The Marauders is a 1955 American Western film directed by Gerald Mayer and starring Dan Duryea, Jeff Richards, Keenan Wynn and Jarma Lewis.

==Plot==
In the Arizona Territory during 1875, rancher John Rutherford has gathered a posse to attempt to remove a squatter, Corey Everett, from his land. After Rutherford and his son Roy are wounded in a confrontation with Everett and later die from their wounds, Rutherford employee Avery violently seizes control of the group. Wearing his brother's Confederate Army uniform, Avery insists his men call him "General" and obey his orders to launch another attack, having become convinced that Everett had at least fifteen men fighting by his side.

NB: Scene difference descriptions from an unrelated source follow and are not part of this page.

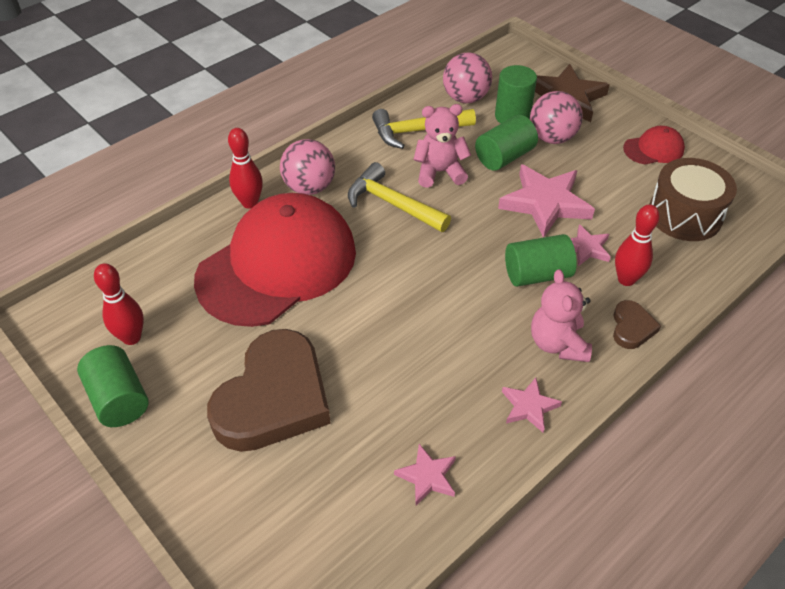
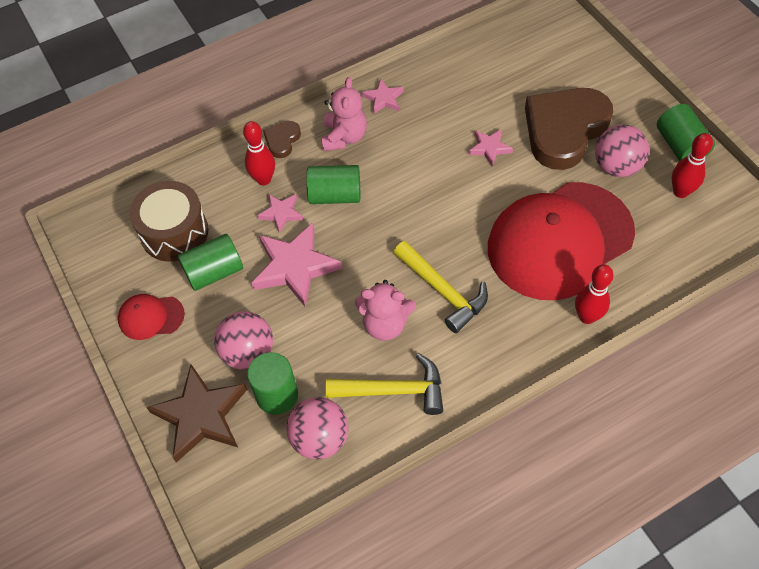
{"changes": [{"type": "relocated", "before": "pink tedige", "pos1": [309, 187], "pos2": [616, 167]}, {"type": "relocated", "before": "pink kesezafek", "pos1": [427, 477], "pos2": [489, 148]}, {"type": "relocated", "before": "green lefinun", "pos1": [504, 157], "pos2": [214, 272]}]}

A family called the Ferbers are traveling by wagon. They meet Everett, who explains that he is homesteading, not squatting, and entitled to the property, though Hannah Ferber dislikes and distrusts him. Louis Ferber is later tortured and killed on Avery's orders. Hannah shoots Everett in the shoulder and flees, but returns to treat his wounds after Avery shows her Louis's body. In the climax, Avery's men desert him before he dies, shocked to learn that Everett had no other men fighting with him.

==Cast==
- Dan Duryea as Mr. Avery
- Jeff Richards as Corey Everett
- Keenan Wynn as Hook
- Jarma Lewis as Hannah Ferber
- John Hudson as Roy Rutherford
- Harry Shannon as John Rutherford
- David Kasday as Albie Ferber
- James Anderson as Louis Ferber
- Richard Lupino as Perc Kettering
- Peter Mamakos as Ramos
- Mort Mills as Carmack
- John Damler as Cooper
- Michael Dugan as Sal
- Ken Carlton as Thumbo

==Reception==
According to MGM records the movie earned $551,000 in the US and Canada and $37,000 elsewhere, making a loss to the studio of $110,000.